Something else that makes CCM's fund unique is its emphasis on taxable municipal bonds; something Van Scoy calls an "after-thought step-child of the muni market." In housing, for example, the IRS only allows tax-exempt status for loans to first-time low-income borrowers-not for refinancings or subsequent home purchases. The latter still qualify as municipal bonds, but they are subject to federal taxes.

But here's the hitch: Like the agency multifamily MBS that the fund buys, taxable munis are not included in most indexes. As such, Van Scoy believes they are typically undervalued and present an opportunity to increase income versus the Barclay's Capital US Aggregate Bond Index (Barclay's Aggregate) the firm's benchmark.

"You don't have the Pimco's of the world competing for a $3 million taxable tail from a state housing agency," she explains. "They are buying $25 [million] to $50 [million], even $100 million at a time. On the taxable muni side, you rarely see issues that big."

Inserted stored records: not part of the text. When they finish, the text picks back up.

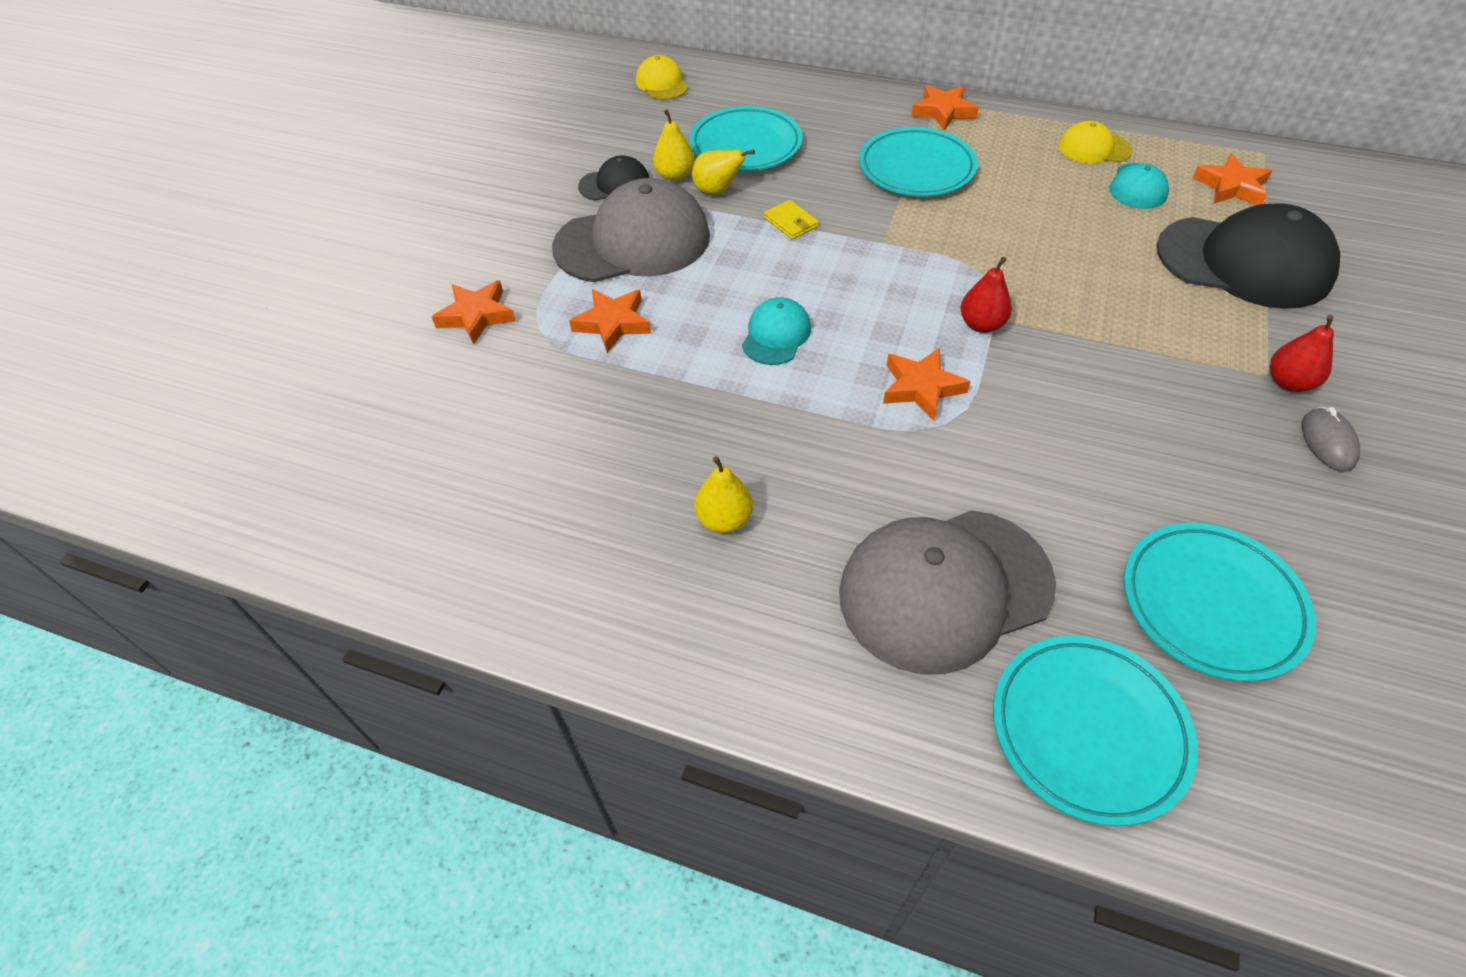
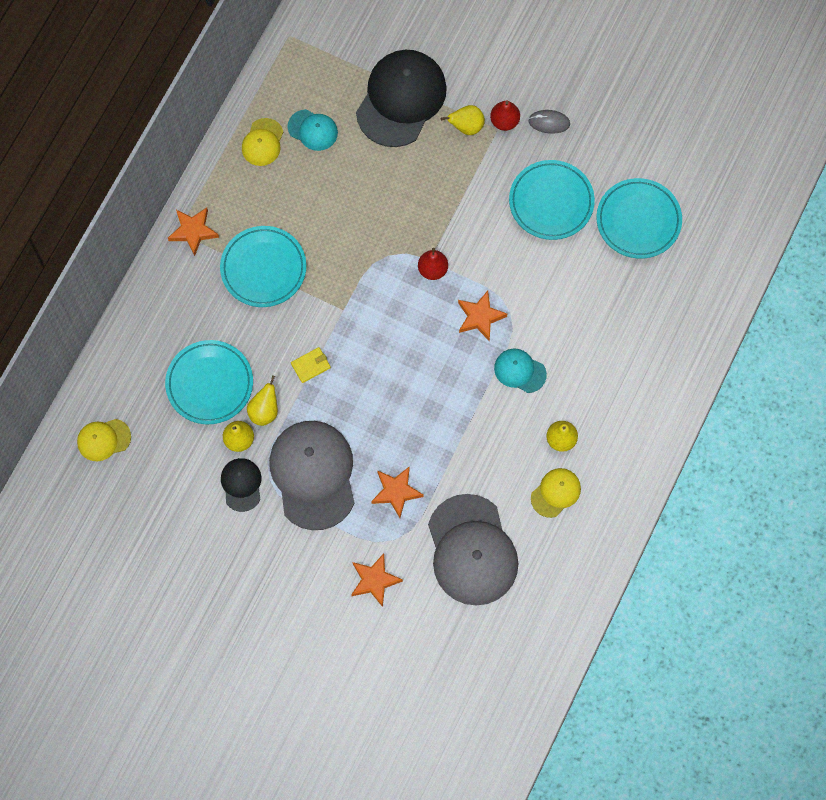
camera: 85 degrees left, 20 degrees up
(623, 522) = (556, 493): none -> yellow cap
(776, 335) = (423, 392): turquoise cap -> turquoise cap (519, 371)
(944, 589) = (616, 339): grey cap -> grey cap (472, 550)
(1088, 730) = (694, 297): turquoise plate -> turquoise plate (551, 202)
(1231, 187) = (324, 73): orange star -> none
(1247, 337) = (466, 127): none -> yellow pear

Since about half of CCM's portfolio is not captured in the index, it uses specific security types as surrogates: multifamily MBS for agency debentures, and taxable munis for corporate bonds. In a white paper published at its website, CCM argues that too much exposure to corporate bonds actually reduces the diversification benefits of fixed income securities because their volatility is highly correlated with that of equities, especially when equity markets turn south.

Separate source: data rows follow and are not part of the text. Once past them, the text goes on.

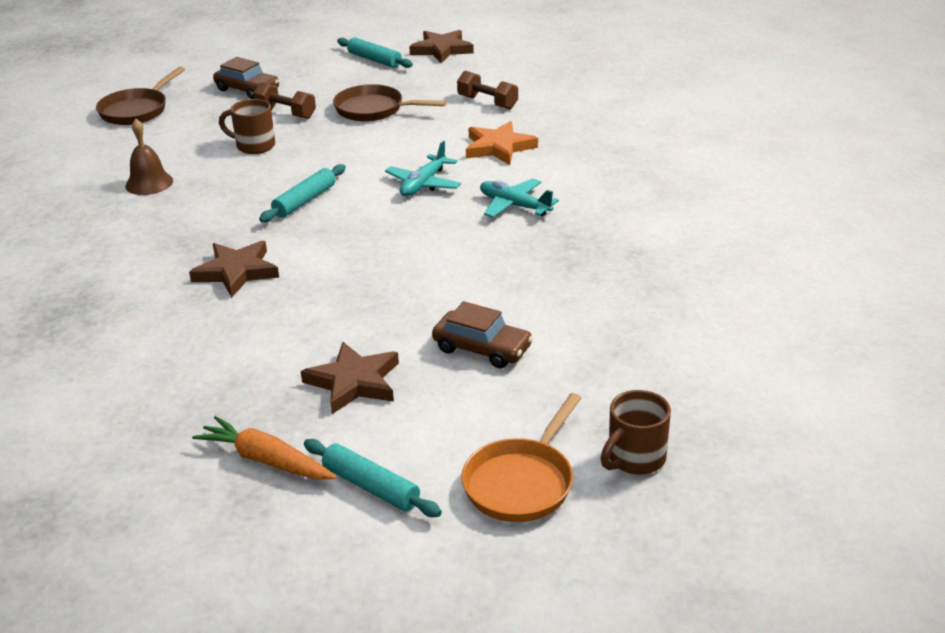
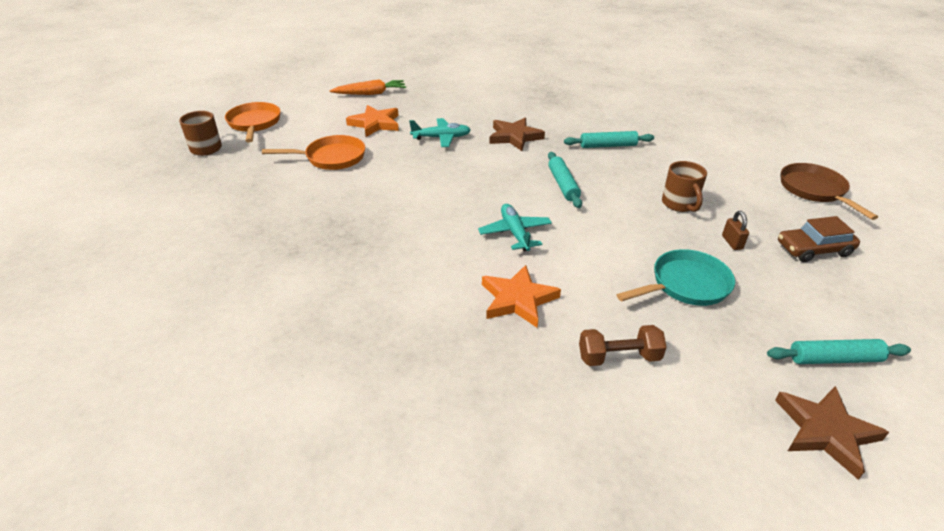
camera: 135 degrees right, 5 degrees up
(149, 183) = (667, 153): brown bell -> none
(254, 146) = (679, 204): brown mug -> brown mug turned 105 degrees clockwise
(286, 113) = (732, 242): brown dumbbell -> brown padlock
(354, 382) = (375, 124): brown star -> orange star
(371, 487) = (317, 102): turquoise rolling pin -> turquoise rolling pin (608, 146)
(374, 110) = (685, 285): brown pan -> turquoise pan
(482, 348) = (331, 158): brown car -> orange pan
(514, 206) = (425, 247): turquoise plane -> turquoise plane (441, 138)

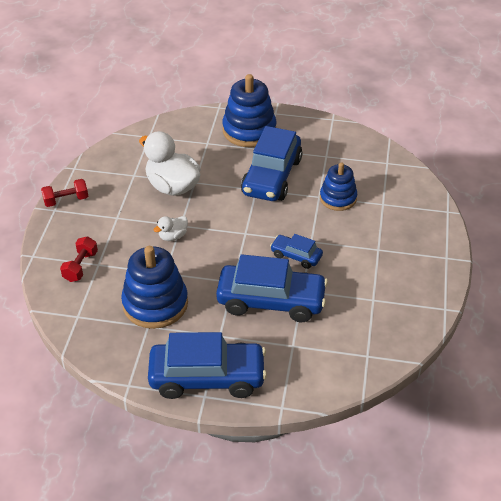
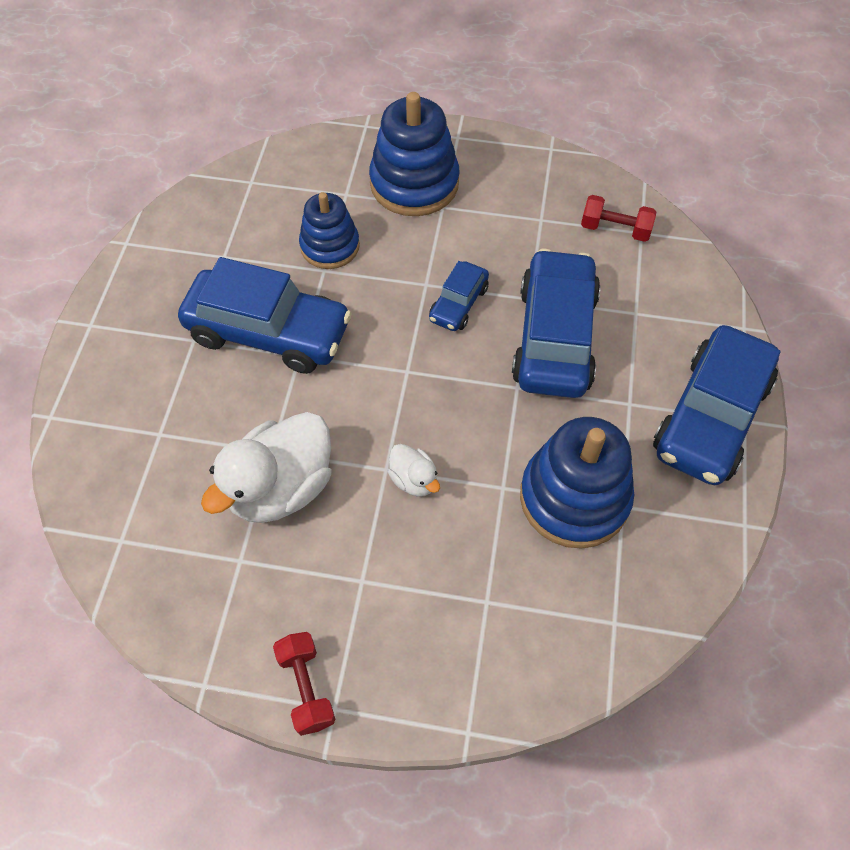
camera: 90 degrees left, 15 degrees up
(80, 266) = (494, 633): red dumbbell -> red dumbbell (615, 229)
(207, 377) = (710, 417): blue car -> blue car turned 150 degrees counterclockwise
(249, 130) = (134, 365): blue stacking toy -> blue stacking toy (414, 183)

Even so, at the end of 2008, the fund's return in 2008 was 90 basis points below its benchmark. In 2010, when there has been a hot market for corporate bonds, CCM's retail performance dropped to the 97th percentile of Morningstar's Intermediate-Term Bond category. Of course, comparing bonds that support affordable housing and produce markets in food deserts with those that back global corporations may well be an exercise in futility. The fund's closest competitor, Access Capital Community Investment A earned 1.10% for the year ending Sept. 30, and 4.94% for 5 years and 4.79% for ten years.

The big question, of course, is what will happen to the fund if the muni market explodes. "Obviously if the entire universe tanks, we're not going to be immune to it," Van Scoy says. But, she points out, there are different sectors within the muni market. "We're not buying pension obligations. We're not buying bond anticipation notes from California. We have very few bonds that are subject to appropriation risk. Everything that we buy has a stream of cash flow set aside for it."

That said, California municipals account for over 1% of the fund's portfolio, something that Van Scoy admits will require "more babysitting than Texas."